» **Recorded data**
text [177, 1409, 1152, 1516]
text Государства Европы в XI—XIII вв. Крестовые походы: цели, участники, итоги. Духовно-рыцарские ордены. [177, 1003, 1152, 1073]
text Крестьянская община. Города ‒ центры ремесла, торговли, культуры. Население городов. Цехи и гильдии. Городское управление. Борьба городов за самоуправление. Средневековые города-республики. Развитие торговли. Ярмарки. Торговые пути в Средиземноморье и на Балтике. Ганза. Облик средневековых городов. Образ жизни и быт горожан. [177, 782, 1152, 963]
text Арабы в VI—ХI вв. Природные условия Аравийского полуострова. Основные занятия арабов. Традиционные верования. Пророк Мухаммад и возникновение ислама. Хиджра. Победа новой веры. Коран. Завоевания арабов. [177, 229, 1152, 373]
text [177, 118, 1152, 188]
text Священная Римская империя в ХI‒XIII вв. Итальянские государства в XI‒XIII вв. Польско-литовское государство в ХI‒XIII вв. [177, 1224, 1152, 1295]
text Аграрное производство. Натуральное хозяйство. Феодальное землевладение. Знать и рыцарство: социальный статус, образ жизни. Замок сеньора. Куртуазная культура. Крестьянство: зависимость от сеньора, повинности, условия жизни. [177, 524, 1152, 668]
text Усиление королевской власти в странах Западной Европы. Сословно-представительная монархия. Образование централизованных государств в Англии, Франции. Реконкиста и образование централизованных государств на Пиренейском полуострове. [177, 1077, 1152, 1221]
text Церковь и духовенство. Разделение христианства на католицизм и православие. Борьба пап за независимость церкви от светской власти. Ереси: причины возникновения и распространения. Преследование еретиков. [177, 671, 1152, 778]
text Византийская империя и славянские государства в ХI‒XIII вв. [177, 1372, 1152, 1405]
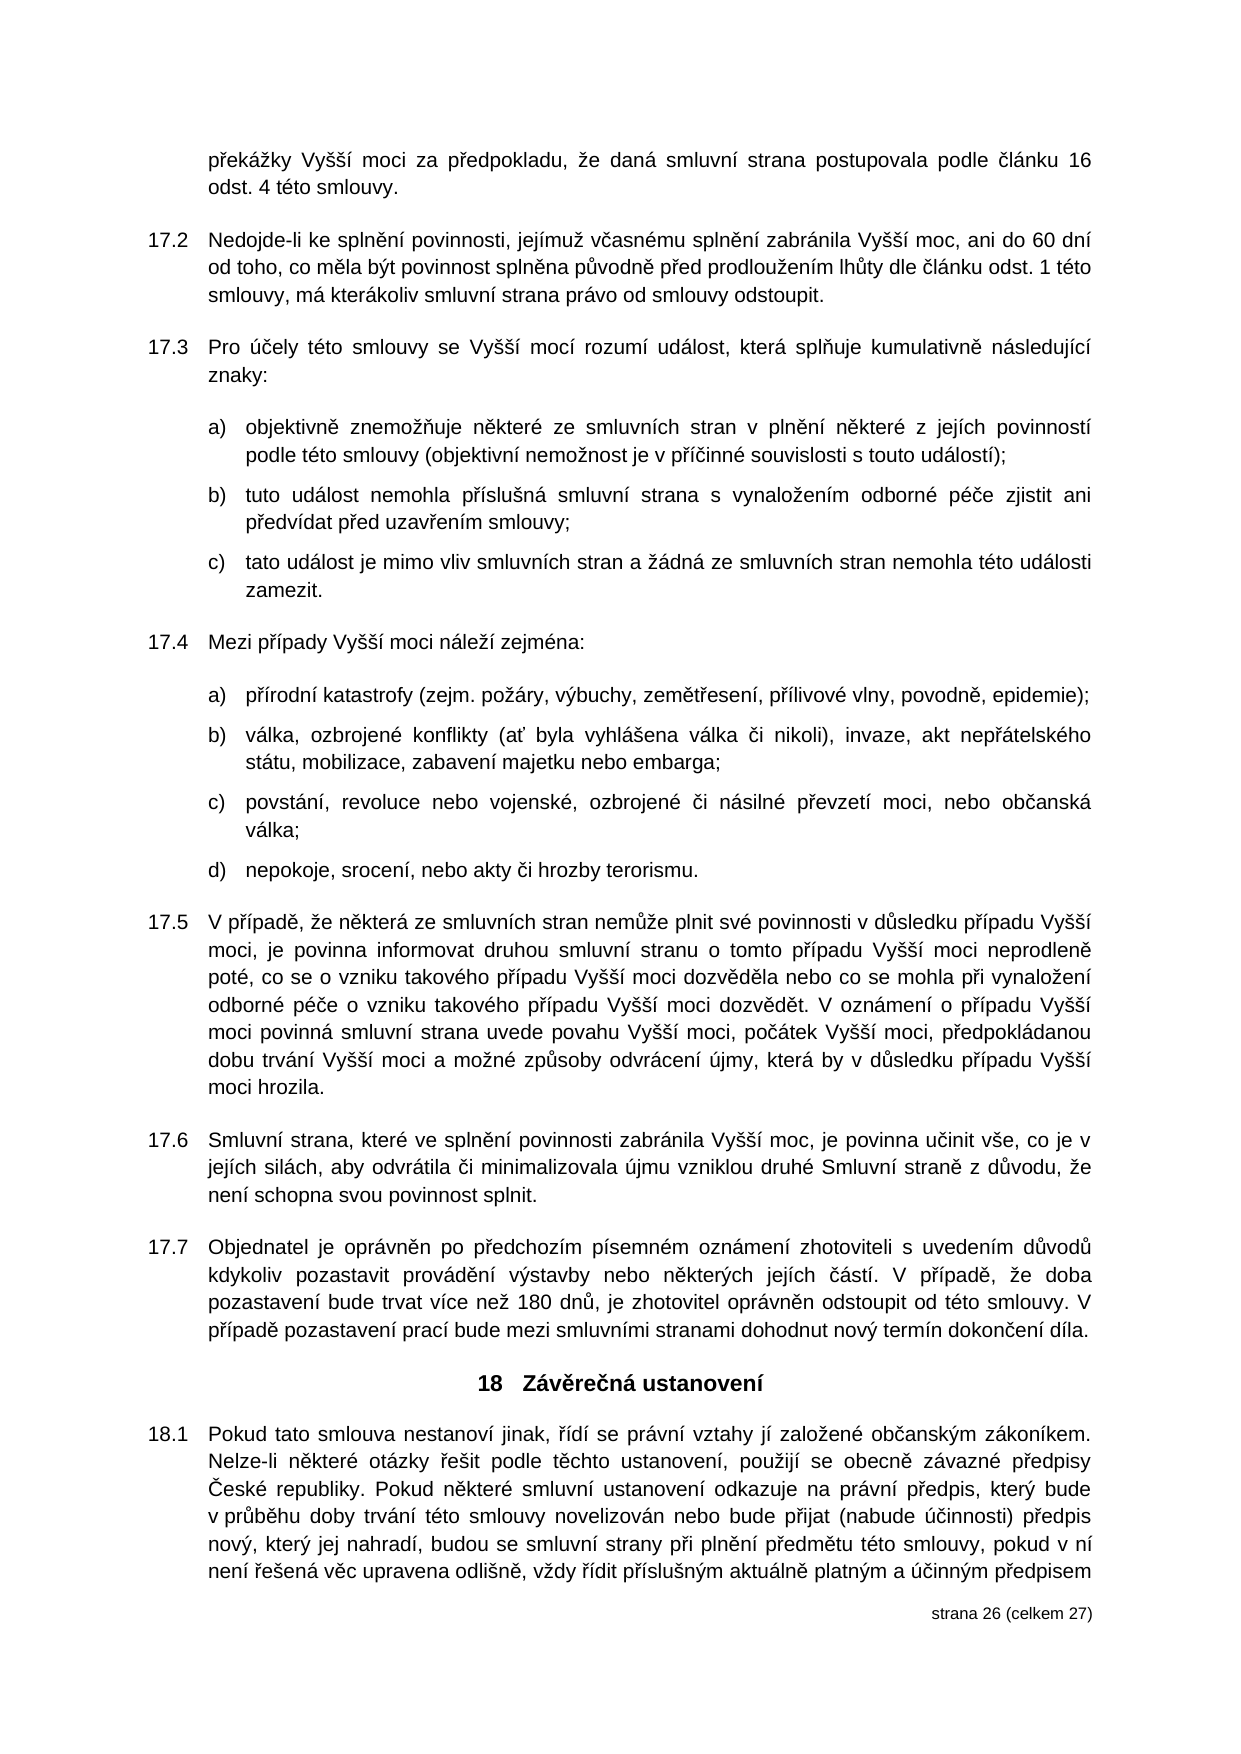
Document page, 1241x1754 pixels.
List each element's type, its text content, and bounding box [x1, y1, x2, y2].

subtitle Pro účely této smlouvy se Vyšší mocí rozumí událost, která splňuje kumulativně následující znaky: [148, 335, 1092, 387]
subtitle Smluvní strana, které ve splnění povinnosti zabránila Vyšší moc, je povinna učinit vše, co je v jejích silách, aby odvrátila či minimalizovala újmu vzniklou druhé Smluvní straně z důvodu, že není schopna svou povinnost splnit. [148, 1128, 1092, 1207]
subtitle Závěrečná ustanovení [148, 1370, 1092, 1397]
subtitle Nedojde-li ke splnění povinnosti, jejímuž včasnému splnění zabránila Vyšší moc, ani do 60 dní od toho, co měla být povinnost splněna původně před prodloužením lhůty dle článku odst. 1 této smlouvy, má kterákoliv smluvní strana právo od smlouvy odstoupit. [148, 228, 1092, 307]
subtitle V případě, že některá ze smluvních stran nemůže plnit své povinnosti v důsledku případu Vyšší moci, je povinna informovat druhou smluvní stranu o tomto případu Vyšší moci neprodleně poté, co se o vzniku takového případu Vyšší moci dozvěděla nebo co se mohla při vynaložení odborné péče o vzniku takového případu Vyšší moci dozvědět. V oznámení o případu Vyšší moci povinná smluvní strana uvede povahu Vyšší moci, počátek Vyšší moci, předpokládanou dobu trvání Vyšší moci a možné způsoby odvrácení újmy, která by v důsledku případu Vyšší moci hrozila. [148, 910, 1092, 1099]
subtitle Objednatel je oprávněn po předchozím písemném oznámení zhotoviteli s uvedením důvodů kdykoliv pozastavit provádění výstavby nebo některých jejích částí. V případě, že doba pozastavení bude trvat více než 180 dnů, je zhotovitel oprávněn odstoupit od této smlouvy. V případě pozastavení prací bude mezi smluvními stranami dohodnut nový termín dokončení díla. [148, 1235, 1092, 1342]
subtitle objektivně znemožňuje některé ze smluvních stran v plnění některé z jejích povinností podle této smlouvy (objektivní nemožnost je v příčinné souvislosti s touto událostí); [208, 415, 1092, 467]
subtitle přírodní katastrofy (zejm. požáry, výbuchy, zemětřesení, přílivové vlny, povodně, epidemie); [208, 683, 1092, 707]
subtitle tuto událost nemohla příslušná smluvní strana s vynaložením odborné péče zjistit ani předvídat před uzavřením smlouvy; [208, 483, 1092, 534]
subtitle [148, 148, 1092, 199]
subtitle povstání, revoluce nebo vojenské, ozbrojené či násilné převzetí moci, nebo občanská válka; [208, 790, 1092, 842]
subtitle tato událost je mimo vliv smluvních stran a žádná ze smluvních stran nemohla této události zamezit. [208, 550, 1092, 602]
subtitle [148, 1422, 1092, 1583]
subtitle nepokoje, srocení, nebo akty či hrozby terorismu. [208, 858, 1092, 882]
subtitle Mezi případy Vyšší moci náleží zejména: [148, 630, 1092, 654]
subtitle válka, ozbrojené konflikty (ať byla vyhlášena válka či nikoli), invaze, akt nepřátelského státu, mobilizace, zabavení majetku nebo embarga; [208, 723, 1092, 774]
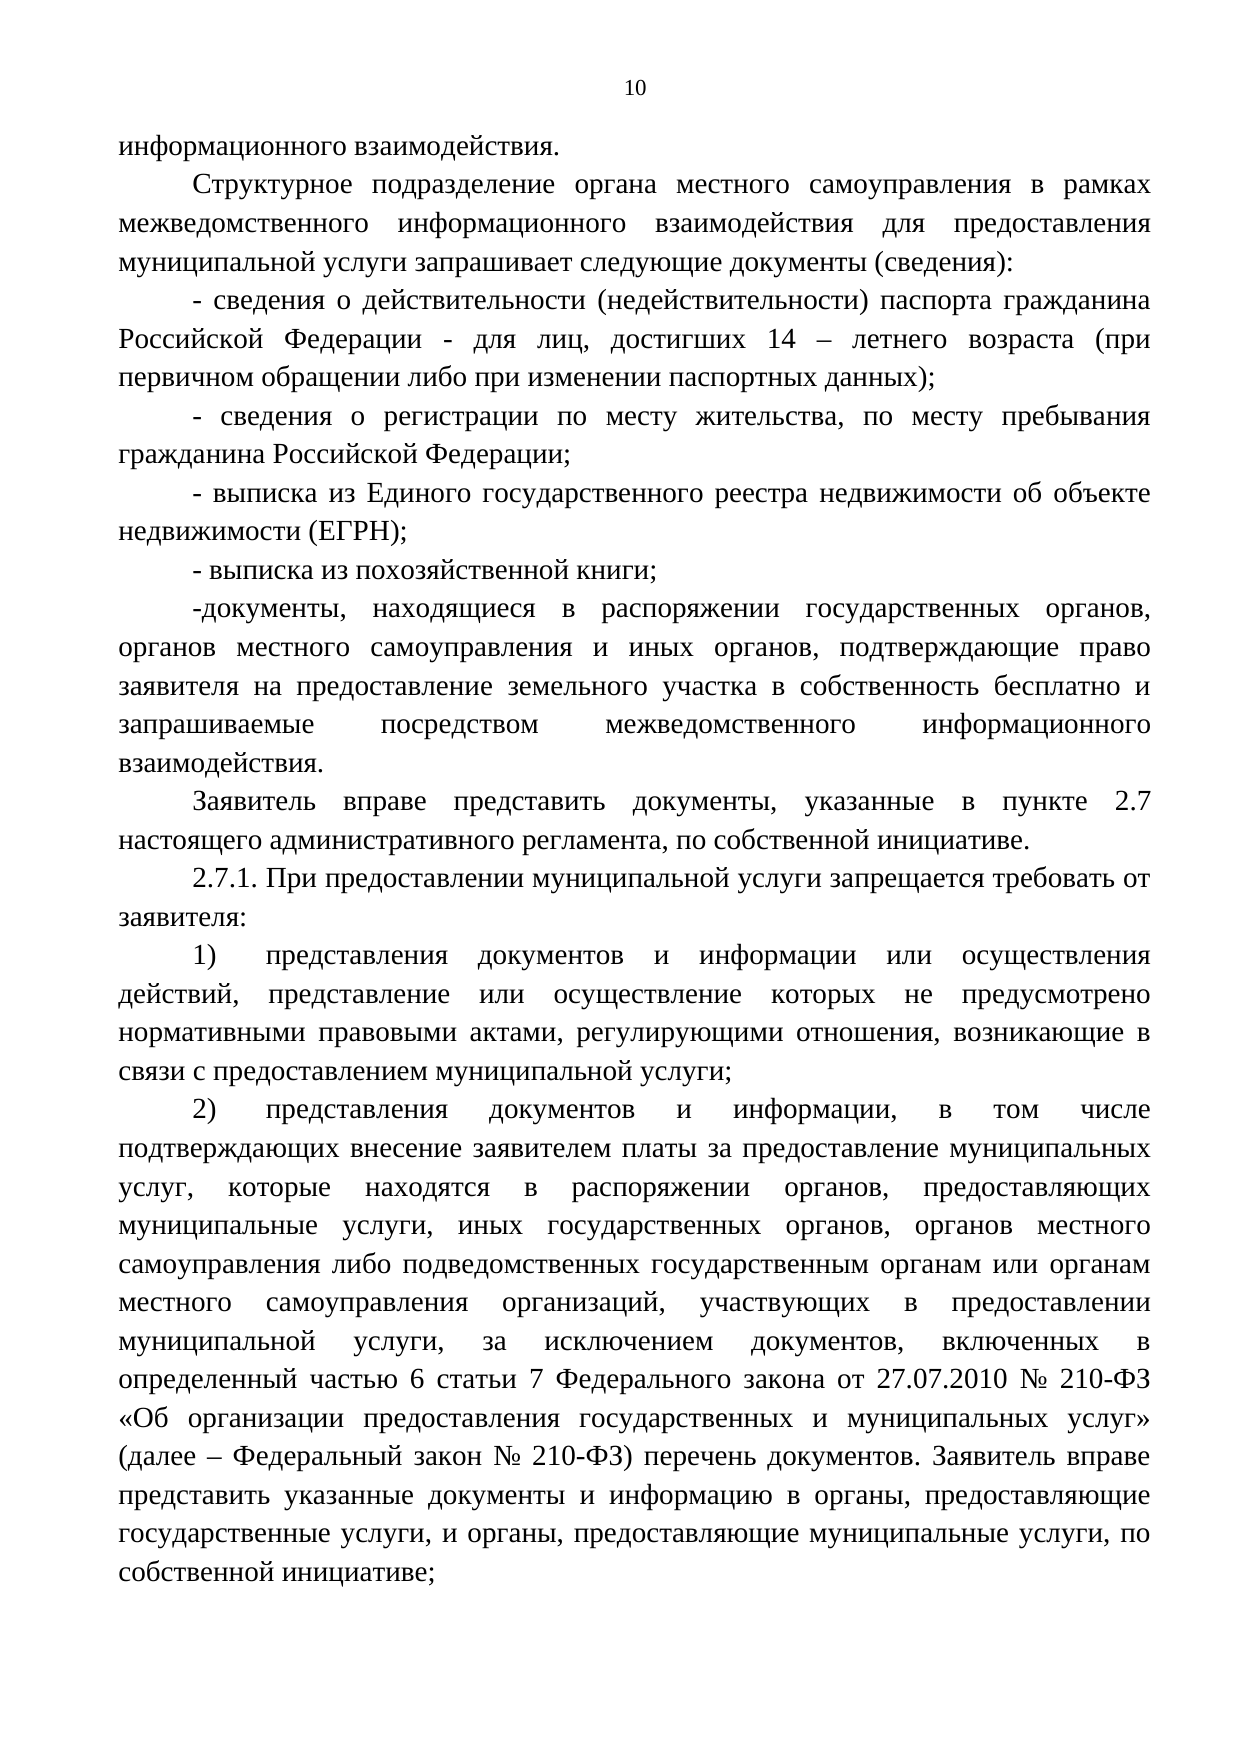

» **Directive**
Going through the entries above, count the lines that include "nemohla" and state only the result.

» **Answer to this exercise**
2